Eric was especially chuffed about this discovery as in his opinion dancing on a dance floor versus dancing on a podium was like watching video versus watching DVD.  Once you had danced once on a podium, dancing on a dance floor again was never quite the same.  So he rounded off the night with an hour or so of podium dancing before returning to his hotel room.

Then as he lay down to reflect on his first day in Ko Pagna he realised that since arriving in Ko Pagna he hadn’t even thought for a single moment about his mission.  The trouble was he was just too excited about being here to worry about trivial stuff like the possible extinction of the human race or anything insignificant like that.

‘And besides, I’m entitled to one day to just chill out and relax,’ he told himself as he fell asleep.

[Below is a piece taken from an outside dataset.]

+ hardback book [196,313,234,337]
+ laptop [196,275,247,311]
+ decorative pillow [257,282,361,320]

But the trouble is, a day of chilling and relaxing is a very enjoyable pastime.  So enjoyable in fact, that it can easily become
two
days of chilling and relaxing.  And that in turn can easily become three…

Chapter
Three – Sniffless Times

 

Eric’s second day on Ko Pagna followed a pretty much identical pattern to his first day, with the exception that as he fell asleep this time he told himself, ‘I don’t want to dive straight into things.  I need time to suss everything out first.’

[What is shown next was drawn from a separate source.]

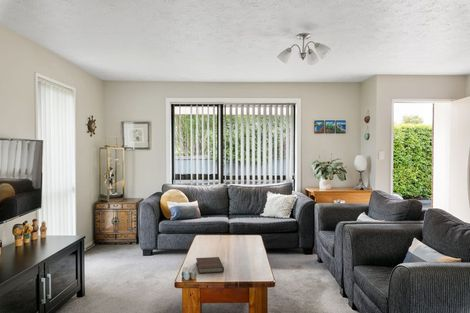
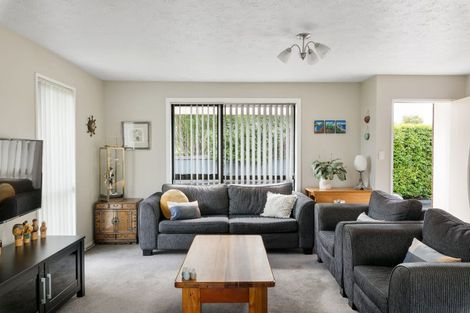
- book [195,256,225,274]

Eric’s third day was once again very similar to the first two days with the exception that as he went to sleep this time he told himself, ‘I need to formulate a plan and strategy before I start putting the mission into practise.’

The fourth, fifth and sixth days were pretty different, though.  Whilst walking along the beach on the morning of day four Eric noticed that a Beach Soccer Tournament was being held in Ko Pagna.  So, being a big football fan, Eric signed up straight away and was fairly pleased that his team made it to the quarter-finals, although he was certain the goal that knocked them out should have been disallowed for a handball earlier in the move.  He realised that playing beach soccer wasn’t
strictly
the reason why he had been sent to Fem, but he justified it to himself once again by telling himself that he was only doing the things that made him happy, and happy people are more attractive and therefore have more chance of scoring, and therefore it was essential that he indulged himself in all the things he loved doing.  Besides, he had now met some new people and it was always easier to score when you went out with a group of friends.

The seventh and eighth days involved more sunbathing, more listening to tunes on his ts4 player, more lush food and more heading down to the clubs on the beach on the night-time with his new beach soccer team-mates to get diquintenoled up (or not, in Eric’s case).  Sadly though, they didn’t involve snogging any
Femling lasses.

When Eric checked his A.T.S. account on the ninth day he noticed he had received quite a few messages.

The one from Monty read:

 

‘Alright, how’s it going?  Scored with any fit alien lasses yet?’